The Florida group was an avant-garde literary-artistic group created in the 1920s in Buenos Aires, known by their embracing slogan "art for art's sake". The name refers to Florida Street, the location of a favored meeting point, the Richmond tea room. The group was identified with the magazines Proa and Martín Fierro, the latter named after the long poemMartín Fierro, generally considered the greatest work of nineteenth-century Argentine literature. The group is also often referred to as the Martín Fierro group.
Eventually, the group evolved into two branches, the Florida meeting in Downtown Buenos Aires at the Galeria Pacifico, with an artistic and literary agenda following feminist approach, and the Boedo meeting in the Offshores of the city at the futbol stadium of Club Atletico San Lorenzo, with predominantly male attendants with a socio-political agenda following an avant-garde labour approach. Jorge Luis Borges was not a regular in Florida meetings, but was a frequent contributor to Proa and Martín Fierro. Actually, Borges claimed that the entire Florida-Boedo rivalry was a pointless imitation of European fashions and that he should indeed belong to Boedo because of geography. Arturo Cancela suggested in a letter to Martín Fierro that both sides merge under the common name of "Schools of Floredo street" and name Manuel Gálvez as president, as he lived on Pueyrredón street, equidistant from both groups. By 1930, all the involved parties had concluded that the perceived rivalry was no longer an issue.
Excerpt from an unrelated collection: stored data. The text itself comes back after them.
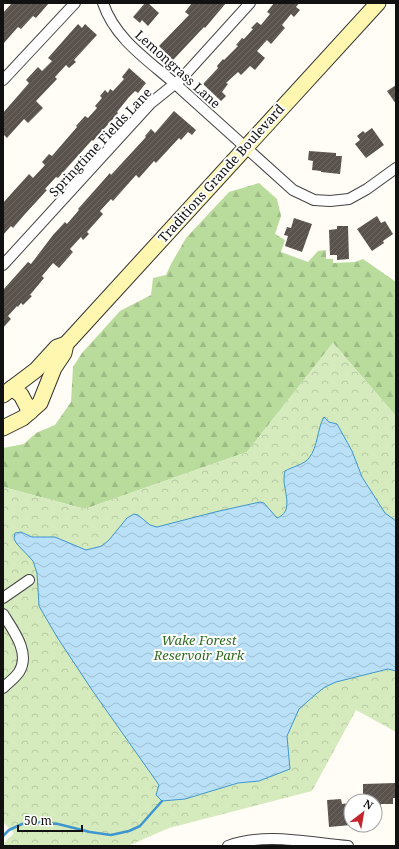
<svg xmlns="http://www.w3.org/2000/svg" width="399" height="849" font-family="'Noto Serif',serif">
	<defs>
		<pattern id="forest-firs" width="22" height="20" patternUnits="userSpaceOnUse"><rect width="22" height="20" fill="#b9dc9c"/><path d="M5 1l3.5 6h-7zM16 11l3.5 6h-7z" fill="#9ebc85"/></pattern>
		<pattern id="park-crowns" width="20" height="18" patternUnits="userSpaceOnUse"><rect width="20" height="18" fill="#d5ebbd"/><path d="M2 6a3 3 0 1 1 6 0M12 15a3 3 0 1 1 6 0" fill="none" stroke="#b6c8a1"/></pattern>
		<pattern id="water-waves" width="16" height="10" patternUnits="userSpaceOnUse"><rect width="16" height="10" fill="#b9e0f7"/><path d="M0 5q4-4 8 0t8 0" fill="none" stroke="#9ebfd3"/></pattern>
		<pattern id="building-hatch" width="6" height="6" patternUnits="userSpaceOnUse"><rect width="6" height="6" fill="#5a524d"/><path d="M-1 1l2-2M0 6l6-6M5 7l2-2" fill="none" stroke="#6d6662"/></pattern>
	</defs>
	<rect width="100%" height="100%" fill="#fffdf5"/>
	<polygon fill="url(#forest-firs)" points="259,183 277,199 281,216 275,234 285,240 281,252 308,262 318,251 326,250 326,259 333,259 333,263 355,262 363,259 396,282 396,416 333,343 247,452 85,509 3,487 3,448 24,444 36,433 55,425 71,402 73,367 82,353 120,311 151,295 153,278 166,275 171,264 186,238 229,192"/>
	<polygon fill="url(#park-crowns)" points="333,343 396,416 396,732 356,710 312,791 169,828 128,846 3,846 3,844 14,833 3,822 3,487 85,509 247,452"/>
	<path fill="url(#water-waves)" stroke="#3f96cf" d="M324 417 329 422 337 424 352 451 362 477 385 513 396 521V671L388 669 336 682 325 687 316 694 299 709 287 736 290 769 259 781 238 783 185 799 162 801 156 795 159 785 92 690 57 637 39 606 37 573 33 561 17 544 14 539 15 533 21 532 32 537H55L86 550 102 546 109 540 127 518 134 514 138 515 150 525 157 527 215 512 260 502 264 503 277 518C293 512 285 494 284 481 284 478 284 475 285 471 292 467 305 464 309 458 318 447 317 429 324 417Z"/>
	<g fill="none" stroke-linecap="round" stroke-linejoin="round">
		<polyline stroke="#3f96cf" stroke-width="2.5" points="3,836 9,830 22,824 33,822 58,824 90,832 111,835 129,831 140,826 162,801"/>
	</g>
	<g fill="url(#building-hatch)">
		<polygon points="12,3 49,3 36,18 33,16 21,29 18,27 3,44 3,13"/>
		<polygon points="145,3 148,3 159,13 148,26 142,20 140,23 133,17"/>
		<polygon points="192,3 226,3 205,28 204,27 173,60 159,46 189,15 185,12"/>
		<polygon points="274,3 299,3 296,7 300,10 294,17 291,14 282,25 285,28 271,44 267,40 257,51 265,58 255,70 250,66 241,75 238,72 226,83 228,84 222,92 226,96 221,101 203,84 218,68 217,66 223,59 224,60 238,46 236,45 242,38 244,39 253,29 251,28 257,22 261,25 270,14 267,12"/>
		<polygon points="78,24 82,28 85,24 97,35 74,60 76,62 69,68 66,65 55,77 57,79 36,101 43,108 28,123 24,119 7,138 3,134 3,113 29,83 26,80 38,67 42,71 52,61 48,58"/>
		<polygon points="129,68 146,83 138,93 135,91 129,97 117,112 118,113 112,120 93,141 92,140 58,178 56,177 45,189 47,190 25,214 13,228 11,226 3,235 3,203 29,174 33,178 45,165 42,162 49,154 52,156 77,127 76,126 85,116 88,118 97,108 95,106 102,98 100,96 105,90 108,93 110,89 113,91 124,79 122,77"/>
		<polygon points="396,85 396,104 387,91"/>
		<polygon points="174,111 196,130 192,135 188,132 181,140 179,138 156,163 154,161 139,178 136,175 113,201 111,199 100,211 103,214 87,232 89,234 83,240 81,237 70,249 73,252 59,268 53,263 42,276 44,278 30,295 32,296 23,305 21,303 18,307 17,306 8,316 11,319 3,328 3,290 28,262 31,264 53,235 65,222 67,224 79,210 78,209 110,173 111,175 146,137 145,136 151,129 155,133"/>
		<polygon points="372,128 384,145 366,158 355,144 360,140 357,136 363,131 365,133"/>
		<polygon points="309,151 336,153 336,156 342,156 340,174 321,172 321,171 312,170 313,161 308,160"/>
		<polygon points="377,216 381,223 385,221 393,234 383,241 384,243 372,251 357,229"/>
		<polygon points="294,218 312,224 302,252 285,246 288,236 284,235 287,227 291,228"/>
		<polygon points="337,226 348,226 349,259 337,260 337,255 330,255 329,230 337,229"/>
		<polygon points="395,783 395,798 393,798 393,804 381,804 381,808 375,808 375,801 363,800 363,784"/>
		<polygon points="341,799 342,804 351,803 351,825 329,827 327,800"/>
	</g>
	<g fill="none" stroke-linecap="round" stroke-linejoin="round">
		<g stroke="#444" stroke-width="12">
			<g id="minor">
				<path d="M103 3C116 42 153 63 182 90 219 123 256 157 293 190L314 200 330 201 349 199 367 189 396 168"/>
				<polyline points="3,80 75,3"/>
				<polyline points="3,265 151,103 182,78 250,3"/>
				<polyline points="3,598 29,580"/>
				<path d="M3 614C13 630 31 653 19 672 15 678 8 683 3 688"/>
				<path d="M228 846C263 832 311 843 348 846"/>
			</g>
		</g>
		<g stroke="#333" stroke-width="17">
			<g id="secondary">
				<polyline points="12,388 21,395 30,412"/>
				<polyline points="3,395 36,370 57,347 66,344"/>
				<polyline points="3,428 23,418 40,403 54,368 64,353 66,344 378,3"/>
			</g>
		</g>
		<use href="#minor" stroke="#fff" stroke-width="10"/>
		<use href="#secondary" stroke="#fff6b0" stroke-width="15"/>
	</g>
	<g text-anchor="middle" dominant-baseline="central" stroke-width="4" stroke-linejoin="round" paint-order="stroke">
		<g font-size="13" fill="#111" stroke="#fff">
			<text transform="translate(178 69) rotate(42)">Lemongrass Lane</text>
			<text transform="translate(100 142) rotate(-47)">Springtime Fields Lane</text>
			<text transform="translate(221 173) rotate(-48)">Traditions Grande Boulevard</text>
		</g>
		<g font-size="13" font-style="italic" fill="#2f6b1f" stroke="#fff">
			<text x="199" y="640">Wake Forest<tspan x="199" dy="15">Reservoir Park</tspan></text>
		</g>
	</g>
	<rect width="399" height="849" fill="none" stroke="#111111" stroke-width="8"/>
	<g transform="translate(363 813) rotate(31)"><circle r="19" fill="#ffffff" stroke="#a0a0a0"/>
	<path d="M0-3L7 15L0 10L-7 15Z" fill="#c4262e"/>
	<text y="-6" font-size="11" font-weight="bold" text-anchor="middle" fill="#111111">N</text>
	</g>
	<path d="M18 825v6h64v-6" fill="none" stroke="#111111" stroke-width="2"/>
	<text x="24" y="825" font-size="12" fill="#111111" stroke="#ffffff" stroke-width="3" paint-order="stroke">50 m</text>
</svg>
Girondo and Castelnuovo wrote newspaper articles to that effect.
After the 1930 military coup that launched the "Infamous Decade", the Florida constituency gravitated towards Victoria Ocampo's Sur magazine, which thrived in spite of the ever-deteriorating state of Argentine politics — until the advent of Peronism in 1945. During the 1960s and 1970s, left-wing and Peronist Argentine commentators identified "the Florida Group" to be a Liberalist Euro-centered movement mainly following the British and French avant-garde, cataloguing it with many of the perceived illnesses of Argentine society such as ignoring the aspirations and culture of the lower classes, looking towards Europe for inspiration, and being out of touch with any kind of productive work. González Tuñón alone was excepted from this treatment, because of the social themes of his poetry.